No dla mnie to żadna frajda. Czuję się wręcz zakłopotana, gdy widzę, że jakiś facet na mnie ewidentnie leci, choć się nie przyznaje wprost, a ja tego nie odwzajemniam w żaden sposób. Bo to też nie jest tak, że ja tego nie widzę. Jak człowiek nie zagłusza własnego instynktu, to takie rzeczy w mig dostrzega. Faceci też by widzieli, że kobieta nie jest zainteresowana. Gdyby chcieli zobaczyć
Elle88 napisał/a:
Dokładnie tak. To działa nawet w necie, a ja zawsze mówię, że świadomość zbiorowa nie rozróżnia wirtualu od realu - reakcja będzie identyczna Zakochiwali się we wrażeniu - choć to może za duże słowo - w życzliwości i ciepłym stosunku do nich i dostawali walidację, że są wspaniali itd. Który facet na to nie poleci Alfa - ale o nich nie mówimy, hihihi.

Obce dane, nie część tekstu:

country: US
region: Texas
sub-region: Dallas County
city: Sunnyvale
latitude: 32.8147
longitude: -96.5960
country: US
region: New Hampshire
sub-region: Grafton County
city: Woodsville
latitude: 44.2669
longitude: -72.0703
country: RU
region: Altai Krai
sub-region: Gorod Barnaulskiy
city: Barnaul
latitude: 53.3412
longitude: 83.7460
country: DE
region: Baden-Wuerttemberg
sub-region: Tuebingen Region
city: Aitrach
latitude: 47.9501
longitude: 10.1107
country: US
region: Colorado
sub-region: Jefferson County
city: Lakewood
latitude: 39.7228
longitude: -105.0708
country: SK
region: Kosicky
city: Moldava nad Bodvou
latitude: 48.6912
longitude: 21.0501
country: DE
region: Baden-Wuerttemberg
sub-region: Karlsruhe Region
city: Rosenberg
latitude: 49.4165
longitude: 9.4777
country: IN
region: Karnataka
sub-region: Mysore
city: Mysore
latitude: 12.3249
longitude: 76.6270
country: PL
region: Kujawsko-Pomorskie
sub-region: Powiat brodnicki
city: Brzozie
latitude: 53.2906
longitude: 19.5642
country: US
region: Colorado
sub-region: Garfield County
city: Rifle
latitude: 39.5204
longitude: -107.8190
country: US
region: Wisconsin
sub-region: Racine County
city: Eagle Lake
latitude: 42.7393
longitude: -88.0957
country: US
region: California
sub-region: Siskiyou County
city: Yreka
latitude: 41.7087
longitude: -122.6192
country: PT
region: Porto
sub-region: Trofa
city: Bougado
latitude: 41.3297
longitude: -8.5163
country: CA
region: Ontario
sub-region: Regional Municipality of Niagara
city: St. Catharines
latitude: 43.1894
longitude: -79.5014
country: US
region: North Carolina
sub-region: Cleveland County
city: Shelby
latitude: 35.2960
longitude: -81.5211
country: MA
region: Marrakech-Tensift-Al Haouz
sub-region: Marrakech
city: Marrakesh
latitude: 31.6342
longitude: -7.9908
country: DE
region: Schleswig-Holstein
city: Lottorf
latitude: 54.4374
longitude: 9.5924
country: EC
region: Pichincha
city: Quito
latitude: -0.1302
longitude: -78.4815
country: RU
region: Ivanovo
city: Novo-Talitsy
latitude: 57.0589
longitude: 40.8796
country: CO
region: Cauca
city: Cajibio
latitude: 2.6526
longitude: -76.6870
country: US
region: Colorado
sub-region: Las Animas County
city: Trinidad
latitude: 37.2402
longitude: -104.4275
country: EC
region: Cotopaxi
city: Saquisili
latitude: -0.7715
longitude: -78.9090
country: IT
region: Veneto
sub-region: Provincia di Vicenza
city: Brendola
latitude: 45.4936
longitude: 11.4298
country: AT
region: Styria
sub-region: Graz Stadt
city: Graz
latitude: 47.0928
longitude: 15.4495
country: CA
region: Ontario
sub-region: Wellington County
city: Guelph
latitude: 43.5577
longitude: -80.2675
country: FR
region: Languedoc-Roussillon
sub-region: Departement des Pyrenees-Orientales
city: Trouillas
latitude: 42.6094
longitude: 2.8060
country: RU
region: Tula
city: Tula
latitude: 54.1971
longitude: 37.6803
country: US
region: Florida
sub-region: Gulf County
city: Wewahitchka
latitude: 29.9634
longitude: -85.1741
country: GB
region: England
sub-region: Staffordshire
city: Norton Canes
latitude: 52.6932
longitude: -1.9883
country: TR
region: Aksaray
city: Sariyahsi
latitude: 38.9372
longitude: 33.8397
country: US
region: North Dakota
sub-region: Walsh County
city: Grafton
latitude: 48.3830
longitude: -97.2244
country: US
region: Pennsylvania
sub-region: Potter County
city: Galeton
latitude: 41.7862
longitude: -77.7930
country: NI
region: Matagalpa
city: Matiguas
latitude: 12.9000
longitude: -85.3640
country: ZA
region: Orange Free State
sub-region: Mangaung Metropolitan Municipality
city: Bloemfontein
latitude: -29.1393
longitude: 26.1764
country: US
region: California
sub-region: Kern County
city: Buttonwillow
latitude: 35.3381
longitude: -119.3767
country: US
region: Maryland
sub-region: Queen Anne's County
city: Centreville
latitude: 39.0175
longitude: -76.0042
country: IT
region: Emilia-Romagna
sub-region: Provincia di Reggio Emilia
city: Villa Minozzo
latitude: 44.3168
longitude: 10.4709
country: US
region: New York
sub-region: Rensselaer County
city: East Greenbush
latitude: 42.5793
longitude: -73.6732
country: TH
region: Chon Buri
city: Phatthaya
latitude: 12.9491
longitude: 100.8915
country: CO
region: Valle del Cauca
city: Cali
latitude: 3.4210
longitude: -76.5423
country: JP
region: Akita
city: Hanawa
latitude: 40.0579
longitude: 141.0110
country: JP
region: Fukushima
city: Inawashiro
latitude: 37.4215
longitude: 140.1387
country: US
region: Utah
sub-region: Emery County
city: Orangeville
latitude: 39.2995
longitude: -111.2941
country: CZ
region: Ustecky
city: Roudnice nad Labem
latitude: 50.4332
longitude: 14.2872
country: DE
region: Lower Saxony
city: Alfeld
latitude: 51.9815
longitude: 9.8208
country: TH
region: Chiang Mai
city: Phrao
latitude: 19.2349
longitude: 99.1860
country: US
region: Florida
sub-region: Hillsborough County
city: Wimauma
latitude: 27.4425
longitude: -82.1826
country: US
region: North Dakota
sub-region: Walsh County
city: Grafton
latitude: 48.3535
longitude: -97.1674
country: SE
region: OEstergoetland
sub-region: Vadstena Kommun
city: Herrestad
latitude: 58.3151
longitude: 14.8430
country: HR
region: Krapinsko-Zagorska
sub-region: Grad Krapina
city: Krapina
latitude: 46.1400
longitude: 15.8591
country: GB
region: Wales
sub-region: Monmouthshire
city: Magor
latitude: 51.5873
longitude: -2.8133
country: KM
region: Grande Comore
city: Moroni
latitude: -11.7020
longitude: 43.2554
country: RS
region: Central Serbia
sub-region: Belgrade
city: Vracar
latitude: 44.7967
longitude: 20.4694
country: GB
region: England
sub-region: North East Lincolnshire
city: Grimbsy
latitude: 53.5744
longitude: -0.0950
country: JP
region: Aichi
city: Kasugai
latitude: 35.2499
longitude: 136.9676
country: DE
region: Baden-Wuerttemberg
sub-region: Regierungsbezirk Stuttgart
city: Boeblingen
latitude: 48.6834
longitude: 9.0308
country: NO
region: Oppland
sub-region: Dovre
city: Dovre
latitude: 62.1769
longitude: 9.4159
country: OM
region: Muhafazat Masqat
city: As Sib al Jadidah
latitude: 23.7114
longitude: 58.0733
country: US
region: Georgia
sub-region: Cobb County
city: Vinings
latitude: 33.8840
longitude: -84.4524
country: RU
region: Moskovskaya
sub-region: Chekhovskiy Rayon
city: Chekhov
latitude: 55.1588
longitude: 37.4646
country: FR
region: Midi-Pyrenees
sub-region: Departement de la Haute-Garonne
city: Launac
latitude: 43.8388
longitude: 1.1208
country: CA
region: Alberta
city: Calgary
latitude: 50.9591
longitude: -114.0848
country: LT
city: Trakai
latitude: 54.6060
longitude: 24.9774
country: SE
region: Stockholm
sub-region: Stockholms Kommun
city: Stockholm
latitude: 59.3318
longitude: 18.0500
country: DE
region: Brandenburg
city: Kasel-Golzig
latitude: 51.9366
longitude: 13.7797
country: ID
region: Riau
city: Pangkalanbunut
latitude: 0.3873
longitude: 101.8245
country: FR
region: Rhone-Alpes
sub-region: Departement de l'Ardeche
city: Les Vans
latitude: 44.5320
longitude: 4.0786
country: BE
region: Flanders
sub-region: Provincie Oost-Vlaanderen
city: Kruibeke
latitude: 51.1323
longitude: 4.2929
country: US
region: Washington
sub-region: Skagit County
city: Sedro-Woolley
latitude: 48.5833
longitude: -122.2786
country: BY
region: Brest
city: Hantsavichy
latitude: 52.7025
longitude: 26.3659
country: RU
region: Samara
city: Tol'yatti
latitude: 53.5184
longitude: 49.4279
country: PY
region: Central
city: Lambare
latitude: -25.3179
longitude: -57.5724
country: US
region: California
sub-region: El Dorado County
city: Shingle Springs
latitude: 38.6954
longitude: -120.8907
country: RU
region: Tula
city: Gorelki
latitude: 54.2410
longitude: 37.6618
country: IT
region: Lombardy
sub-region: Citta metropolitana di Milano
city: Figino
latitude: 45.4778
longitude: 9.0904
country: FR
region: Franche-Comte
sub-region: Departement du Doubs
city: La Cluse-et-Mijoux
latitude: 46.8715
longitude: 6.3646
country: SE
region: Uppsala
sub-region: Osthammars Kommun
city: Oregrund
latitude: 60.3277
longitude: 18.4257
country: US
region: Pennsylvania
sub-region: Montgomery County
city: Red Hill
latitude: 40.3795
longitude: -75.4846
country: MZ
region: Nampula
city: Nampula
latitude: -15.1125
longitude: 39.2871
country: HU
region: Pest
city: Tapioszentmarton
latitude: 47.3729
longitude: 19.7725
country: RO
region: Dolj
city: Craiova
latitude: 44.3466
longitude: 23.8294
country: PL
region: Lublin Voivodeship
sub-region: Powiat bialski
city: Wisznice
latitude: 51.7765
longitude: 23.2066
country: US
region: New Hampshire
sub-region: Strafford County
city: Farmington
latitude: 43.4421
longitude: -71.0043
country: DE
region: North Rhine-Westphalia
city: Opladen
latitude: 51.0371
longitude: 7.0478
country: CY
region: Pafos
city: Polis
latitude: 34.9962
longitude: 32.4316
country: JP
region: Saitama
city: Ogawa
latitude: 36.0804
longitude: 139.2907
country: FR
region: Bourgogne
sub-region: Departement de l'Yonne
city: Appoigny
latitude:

Wiem, mogłabym na nich wypróbowywać różne rzeczy, ale już pomijając fakt, że nie potrafię być wyrachowana, to szkoda byłoby mi czasu. Już wolałabym pouczyć się dodatkowo jakiegoś języka, zamiast tracić godziny albo nawet minuty na coś, co wiem, że nie zaowocuje w sposób, w jaki bym tego chciała. Zresztą potem upierdliwe byłoby wyplątywanie się z takiej znajomości. Same problemy, przynajmniej z mojego punktu widzenia
Elle88 napisał/a:
Beta nie powie Ci nic wprost.
Zdaję sobie z tego sprawę, już miałam wiele razy do czynienia z facetami, którzy udawali kumpli. Nie rozumieli chyba, że sami sobie robią krzywdę. Kiedyś było mi ich nawet żal, ale teraz uważam, że to ich problem.
Czyli Twoim zdaniem jak ktoś powie wprost, to jest Alfą?
Elle88 napisał/a:
Musiałabym mieć wizual do podkładki. Wtedy myślę, że na 90% bym wiedziała.